The B-Side is ushered in by "Heroin" and it's as sketchy as you might think, all mysterious minor chords with a dominating - but not overbearing - bass refrain. Next up, the dream-like synthy fanfare of "Night Trip" climaxes after a few minutes of dramatic, ecclesiastical sounds whilst "Day Trip" layers its melody over a repetitive rhythmic base.

Next up, one of the *REAL* highlights makes itself known. Absolutely not to be missed, "Dealer's Corner" is all shifting tenors from quiet to hectic and back around again. The hectic parts are like a totally synthed-out-the-eyeballs jazz-funk collective wigging out with the latest electronic toys from 1980. This one totally SMOKES.
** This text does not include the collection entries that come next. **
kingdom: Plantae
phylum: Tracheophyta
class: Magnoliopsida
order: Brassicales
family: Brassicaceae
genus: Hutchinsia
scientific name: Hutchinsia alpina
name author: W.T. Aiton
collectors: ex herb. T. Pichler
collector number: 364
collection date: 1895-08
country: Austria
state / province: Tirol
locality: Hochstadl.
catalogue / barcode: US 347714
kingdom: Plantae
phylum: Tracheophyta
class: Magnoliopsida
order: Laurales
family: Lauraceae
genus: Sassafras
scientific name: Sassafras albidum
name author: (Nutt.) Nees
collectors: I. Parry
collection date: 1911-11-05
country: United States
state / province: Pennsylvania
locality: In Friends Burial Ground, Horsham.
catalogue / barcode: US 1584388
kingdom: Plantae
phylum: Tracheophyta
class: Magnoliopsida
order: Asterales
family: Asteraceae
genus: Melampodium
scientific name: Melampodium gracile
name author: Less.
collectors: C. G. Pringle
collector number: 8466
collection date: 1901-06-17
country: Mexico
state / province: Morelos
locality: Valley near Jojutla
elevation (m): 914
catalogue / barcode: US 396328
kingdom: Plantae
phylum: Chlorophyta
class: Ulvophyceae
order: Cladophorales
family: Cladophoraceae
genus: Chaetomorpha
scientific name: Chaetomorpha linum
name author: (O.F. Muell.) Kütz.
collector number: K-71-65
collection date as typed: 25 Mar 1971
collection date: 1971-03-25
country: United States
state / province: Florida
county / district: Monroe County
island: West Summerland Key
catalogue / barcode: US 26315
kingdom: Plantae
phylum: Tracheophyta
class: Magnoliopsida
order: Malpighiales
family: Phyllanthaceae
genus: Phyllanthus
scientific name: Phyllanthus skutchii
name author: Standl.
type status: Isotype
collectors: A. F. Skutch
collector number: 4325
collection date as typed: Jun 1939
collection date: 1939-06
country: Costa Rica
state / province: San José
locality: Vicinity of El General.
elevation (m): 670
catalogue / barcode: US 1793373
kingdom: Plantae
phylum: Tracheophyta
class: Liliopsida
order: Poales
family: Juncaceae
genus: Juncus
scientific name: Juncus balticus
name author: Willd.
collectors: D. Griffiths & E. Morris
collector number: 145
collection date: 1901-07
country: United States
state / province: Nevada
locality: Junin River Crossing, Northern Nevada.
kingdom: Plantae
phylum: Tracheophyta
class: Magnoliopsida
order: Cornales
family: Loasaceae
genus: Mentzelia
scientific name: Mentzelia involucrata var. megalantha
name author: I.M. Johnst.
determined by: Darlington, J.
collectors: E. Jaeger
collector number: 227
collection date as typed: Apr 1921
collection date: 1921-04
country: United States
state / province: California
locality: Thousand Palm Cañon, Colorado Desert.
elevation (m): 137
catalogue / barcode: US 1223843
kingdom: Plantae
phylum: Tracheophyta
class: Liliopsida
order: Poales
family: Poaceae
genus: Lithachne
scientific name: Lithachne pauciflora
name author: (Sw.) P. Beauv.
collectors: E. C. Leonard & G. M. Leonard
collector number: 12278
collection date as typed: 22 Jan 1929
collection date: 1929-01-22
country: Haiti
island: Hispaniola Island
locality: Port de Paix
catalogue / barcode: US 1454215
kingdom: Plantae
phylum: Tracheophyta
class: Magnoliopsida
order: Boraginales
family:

The dramatic "Sad And Hopeless" is appositely replete with dissonant, minor church-organ chords whilst "Riding Pegasus" uses a creepy ostinato bass melody to create irrational bleepy menace that's ripe for sampling. The penultimate track, "Hopeless Chaos" is another disorientating trip, a bleepy confection of sounds and phrases whilst closer "Goin' Mad" is all electronic percussion with an unpleasant rhthymic feel and irritating melody. Music to annoy your partner with!

Established in Munich in 1965 by Gerard and Rotheide Narholz, Sonoton introduced library music to Germany. Initially intended to cater to the country's new TV market, the library also provided an avenue for Gerhard Narholz's astonishing musical prolificacy, and soon became a haven for a wide range of European composers and musicians. In 1969, Sonoton struck a deal with the British label Berry Music for international publishing rights, exposing its catalog to a worldwide audience; when Berry was bought out by EMI in 1973, Sonoton transitioned into a full-fledged international label, with successes in the library and commercial fields and many innovations to its credit. Now a worldwide operation with hundreds of producers and composers under its employ, Sonoton nonetheless remains an independently run business still helmed by its founders - a remarkable achievement in an era when nearly every other major library has been absorbed by a multinational conglomerate.

The audio for Drugs has been remastered by Be With regular Simon Francis, ensuring this release sounds better than ever. Cicely Balston's expert skills have made sure nothing is lost in the cut whilst the original, iconic sleeve has been restored here at Be With HQ as the finishing touch to this long overdue re-issue.